Small-government conservatives used to warn us: give the government too much power, and it will eventually use it against you. The moment has arrived, folks! The rubber is meeting the road. What will you do?

4) Because the Supreme Court said so

This isn’t a policy debate; it’s a legal mandate, just like every other that came from the Supreme Court. The Supreme Court mandated that individuals have the right to own guns. The Supreme Court mandated that we don’t need the Voting Rights Act anymore. The Supreme Court mandated that public workers can’t be forced to pay union dues. The Supreme Court mandated that there is no federal right to abortion. The Supreme Court mandated that a football coach can pray at school games. The Supreme Court mandated that colleges can’t use race in admissions.

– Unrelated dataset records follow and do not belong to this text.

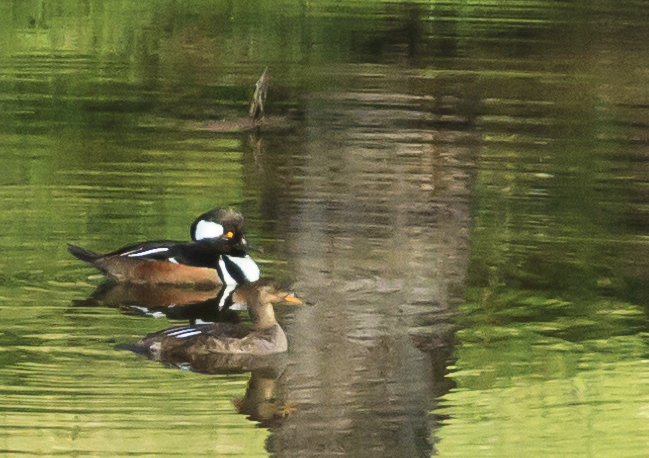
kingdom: Animalia
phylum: Chordata
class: Aves
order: Anseriformes
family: Anatidae
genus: Lophodytes
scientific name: Lophodytes cucullatus
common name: Hooded merganser
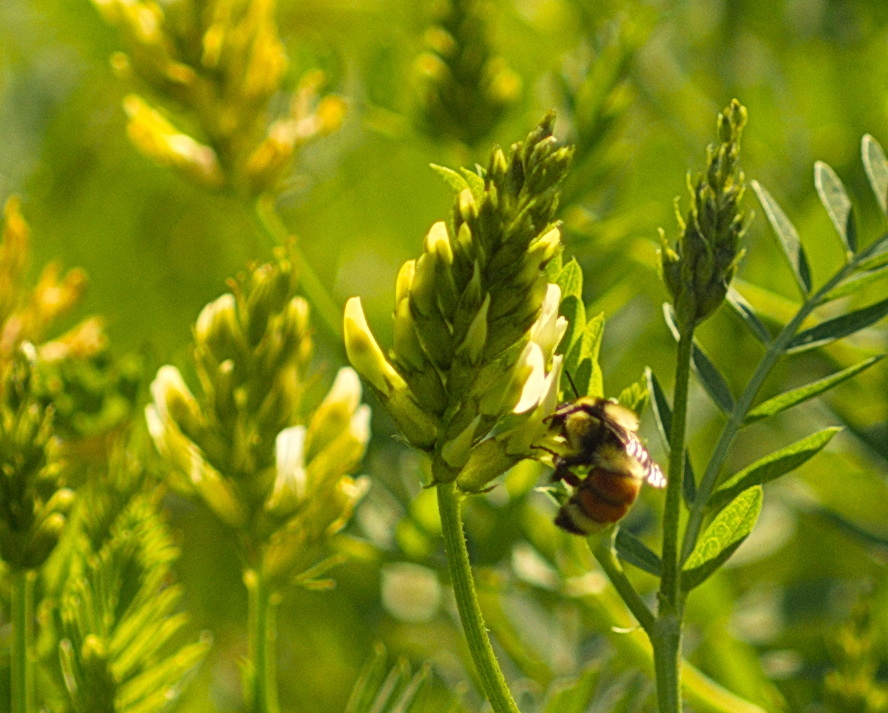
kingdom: Animalia
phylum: Arthropoda
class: Insecta
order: Hymenoptera
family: Apidae
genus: Bombus
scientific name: Bombus huntii
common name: Hunt bumble bee
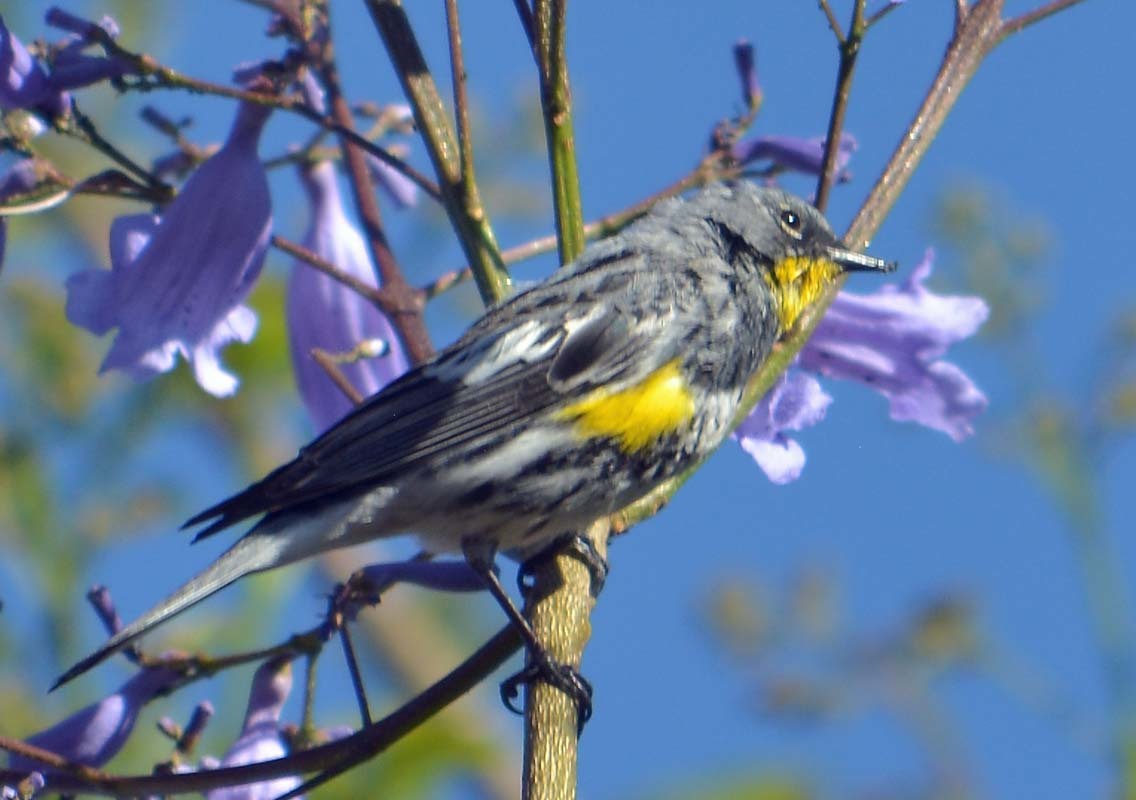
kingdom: Animalia
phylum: Chordata
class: Aves
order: Passeriformes
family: Parulidae
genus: Setophaga
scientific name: Setophaga auduboni
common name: Audubon's warbler
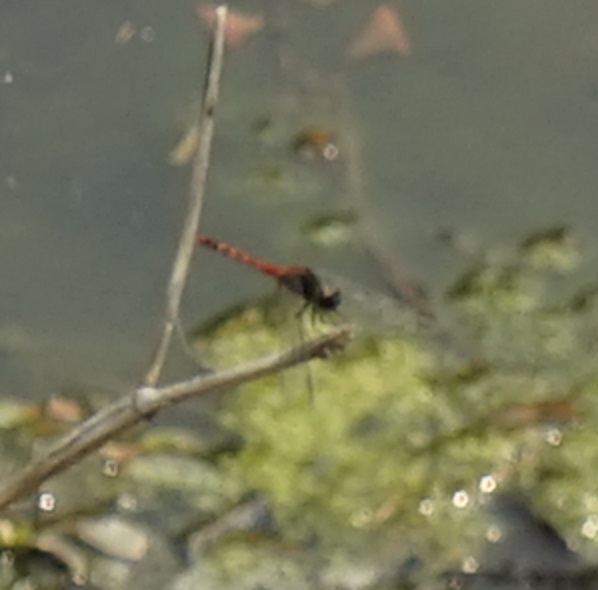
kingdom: Animalia
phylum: Arthropoda
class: Insecta
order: Odonata
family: Libellulidae
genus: Diplacodes
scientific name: Diplacodes melanopsis
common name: Black-faced percher
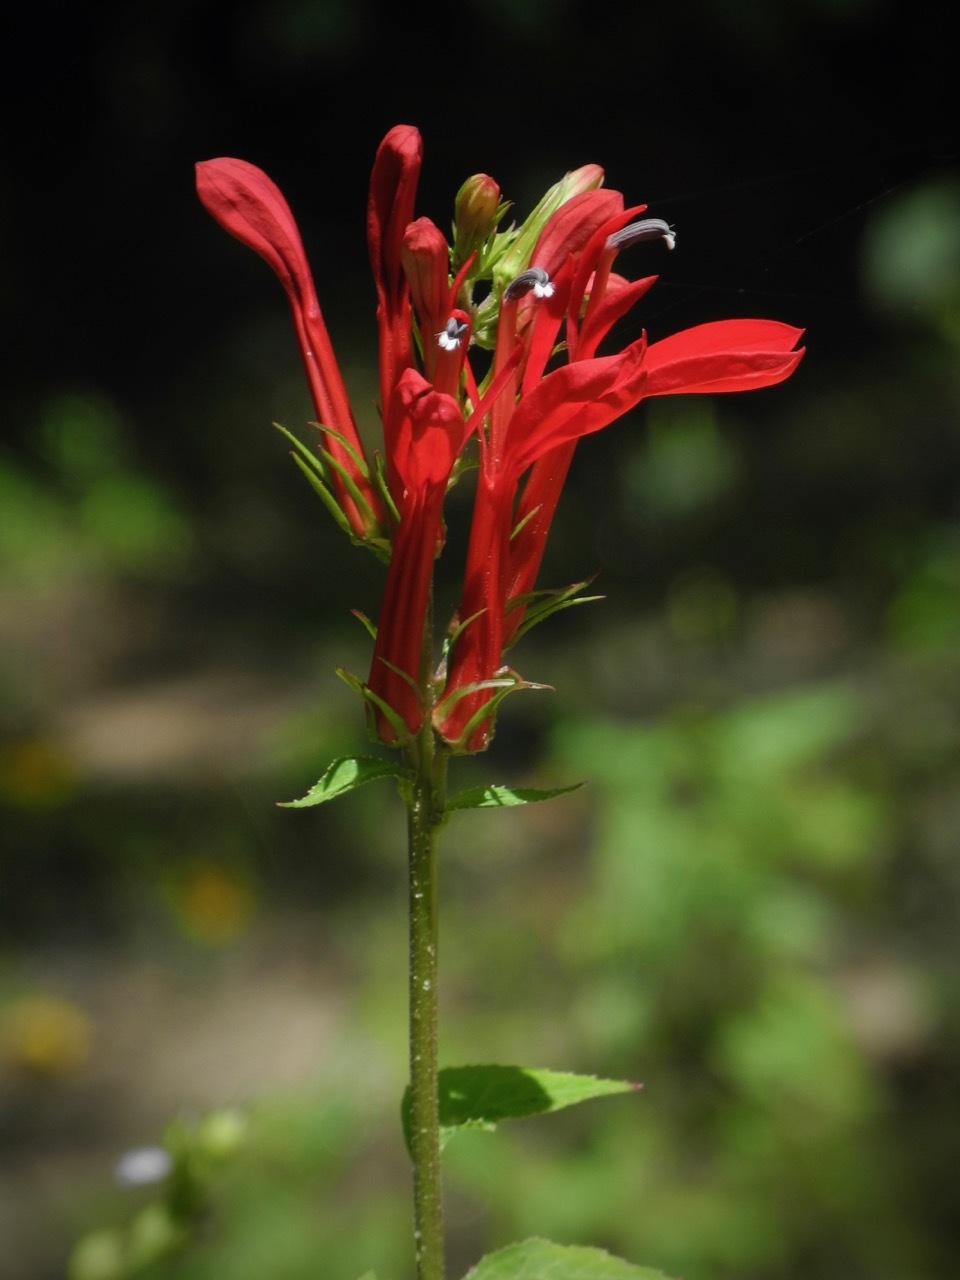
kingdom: Plantae
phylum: Tracheophyta
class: Magnoliopsida
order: Asterales
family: Campanulaceae
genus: Lobelia
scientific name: Lobelia cardinalis
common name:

And now, the Supreme Court mandated that the Trump administration "facilitate" returning this man to his family. To ignore that order is to shred the Constitution.

Conservatives love to quote the Constitution, so let’s quote it. Article III, Section 1: "The judicial power of the United States shall be vested in one Supreme Court." That means what the Supreme Court says goes. If we respect their rulings on guns, religion, and elections, we don’t get to cherry-pick. Either the Court is the law of the land, or it isn’t. If the President can decide when the law applies and when it doesn’t, the country is cooked. We live under a king. And maybe the next king is a Democrat!

5) Because "foreign policy" should not be a loophole for human rights violations

You hear Trump allies calling this a matter of “foreign affairs” or “foreign policy.” It isn’t, really. The judicial system telling the executive that they broke the law and are required to un-break it is not interfering in “foreign policy.”

It’s a smokescreen. They’re using this argument as a way to reject a lawful court order and violate the basic rights of a man who should be home with his family. And I don’t care what President Bukele thinks about it - America doesn’t outsource its conscience. We don’t let foreign leaders decide which of our laws matter. Conservatives have spent decades warning about globalism eroding American sovereignty. How sovereign are we when the White House won’t lift a finger to bring this man home, just because Bukele wants to feel a few inches taller?

6) Because pretending to comply is not complying

Offering to “provide a plane” while refusing to actually request his release is like promising to rescue a drowning man if someone else drags him to shore first. Or maybe it’s like if your Mom says you can only get Grand Theft Auto 6 if it’s okay with your Dad, and your Dad says you can only get Grand Theft Auto 6 if it’s okay with your Mom. It’s gaslighting at the highest level and President Trump and President Bukele both know it.

Conservatives don’t take kindly to politicians playing word games to avoid responsibility. If a Democrat tried to pull this “technically we offered a plane, there’s nothing we can do” stunt, conservatives would be calling for impeachment. Rightly so.

7) Because the stakes are too high to look away

This isn’t just about one man. It’s about whether the U.S. government believes it has the power to vanish people without oversight. It’s about whether the courts still have any authority when the executive branch decides to ignore them. It’s about whether the Constitution protects us or just serves as a suggestion.

If you’re a conservative and you’re not outraged by this, ask yourself: What will it take? What happens when this kind of unchecked power gets turned on your community? Your church? Your kids? Won’t you wish you had nipped this in the bud?

8) Because compassion is a choice - and so is cruelty

Kilmar Abrego Garcia should be in Maryland cutting sheet metal and taking care of his three special-needs kids right now, not locked in a concrete and razor wire hell with no way out because President Trump wanted to look tough on immigration.

We are the most powerful country in the world. We are supposed to be the most just, most upstanding and moral country, a country built on Judeo-Christian values. We do what's right, even when it's hard, even when it humbles us. That’s not a weakness. That’s strength. That’s what being American means.

We can choose to bring this man home. And we must.